In a TEDx Talk sponsored by Sno-Isle Libraries several years ago, Thoren talked of switching from cartoons shown on commercial TV — vehicles for selling toys and fast food to kids — to animation aimed at influencing children in positive ways. In Spaetig-Peterson’s classroom Wednesday, kids were excited about learning through Story Maker.

Since working on the Oz project, Kalista Nguyen said she has a better understanding of all the work that goes into other movies she sees. “If we didn’t have Story Maker, the day would be more boring,” added Izzy Clare, another classmate.

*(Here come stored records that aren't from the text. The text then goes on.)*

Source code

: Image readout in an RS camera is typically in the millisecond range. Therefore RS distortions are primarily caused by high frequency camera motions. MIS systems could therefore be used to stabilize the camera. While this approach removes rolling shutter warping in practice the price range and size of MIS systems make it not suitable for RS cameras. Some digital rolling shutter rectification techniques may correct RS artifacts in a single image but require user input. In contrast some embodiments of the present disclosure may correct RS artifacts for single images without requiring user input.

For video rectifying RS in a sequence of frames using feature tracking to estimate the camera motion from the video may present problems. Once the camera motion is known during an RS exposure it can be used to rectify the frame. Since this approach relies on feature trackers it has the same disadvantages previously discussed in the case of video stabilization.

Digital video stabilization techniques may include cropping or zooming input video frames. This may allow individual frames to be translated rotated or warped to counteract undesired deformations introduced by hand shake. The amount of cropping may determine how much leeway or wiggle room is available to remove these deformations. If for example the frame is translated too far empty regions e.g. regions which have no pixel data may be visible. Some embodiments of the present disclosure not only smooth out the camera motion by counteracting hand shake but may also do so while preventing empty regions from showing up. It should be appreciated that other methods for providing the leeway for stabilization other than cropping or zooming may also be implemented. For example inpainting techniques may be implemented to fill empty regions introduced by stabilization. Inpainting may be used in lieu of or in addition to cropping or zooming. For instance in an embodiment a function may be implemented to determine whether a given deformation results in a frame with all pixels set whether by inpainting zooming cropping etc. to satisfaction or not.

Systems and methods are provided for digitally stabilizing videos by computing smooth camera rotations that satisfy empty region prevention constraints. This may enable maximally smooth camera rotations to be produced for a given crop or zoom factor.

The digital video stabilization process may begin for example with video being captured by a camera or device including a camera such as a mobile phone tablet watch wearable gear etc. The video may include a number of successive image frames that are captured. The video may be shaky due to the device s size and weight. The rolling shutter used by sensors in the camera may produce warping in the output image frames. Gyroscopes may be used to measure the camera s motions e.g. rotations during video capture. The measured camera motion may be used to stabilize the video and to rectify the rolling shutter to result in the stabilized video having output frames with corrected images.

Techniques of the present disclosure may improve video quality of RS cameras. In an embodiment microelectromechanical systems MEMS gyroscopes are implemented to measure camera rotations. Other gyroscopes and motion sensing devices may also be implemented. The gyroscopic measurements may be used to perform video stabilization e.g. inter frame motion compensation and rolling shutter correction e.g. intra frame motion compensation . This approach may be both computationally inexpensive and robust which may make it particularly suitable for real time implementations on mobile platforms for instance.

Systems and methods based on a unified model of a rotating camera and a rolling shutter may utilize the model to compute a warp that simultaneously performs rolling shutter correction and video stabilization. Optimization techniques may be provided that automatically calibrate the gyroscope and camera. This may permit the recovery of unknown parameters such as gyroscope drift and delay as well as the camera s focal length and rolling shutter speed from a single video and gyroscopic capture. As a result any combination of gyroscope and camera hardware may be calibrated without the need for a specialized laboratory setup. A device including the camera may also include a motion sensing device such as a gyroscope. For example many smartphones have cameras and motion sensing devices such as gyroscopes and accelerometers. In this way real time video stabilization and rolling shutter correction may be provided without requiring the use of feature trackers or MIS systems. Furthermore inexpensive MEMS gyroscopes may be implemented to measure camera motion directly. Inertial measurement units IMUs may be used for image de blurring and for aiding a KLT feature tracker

“This means I can have new jobs in the future, and be excited when I come to school,” said Seth Haney, who’s also in the class.

Although it’s a wrap for this movie project, Spaetig-Peterson and her students are ready to try another one.

Next, she said, is “Return to Oz,” updated with an environmental theme.

Julie Muhlstein: 425-339-3460; jmuhlstein@heraldnet.com.

‘The WonderGrove Wizard of Oz’

“The WonderGrove Wizard of Oz,” an animated feature-length film that students at Riverview Elementary School helped create, will be shown at 3 p.m. Saturday at Snohomish High School Performing Arts Center, 1316 Fifth St., Snohomish. Cost is $5.

Student filmmakers will perform music at local premiere. Expected to attend is Terry Thoren, CEO of Wonder Media. The company created the technology schools used to create the film. Snohomish Mayor John Kartak, former Mayor Karen Guzak and singer-songwriter Tim Noah are also invited.

The film will be shown again, at the same site, at 5 p.m. Nov. 16.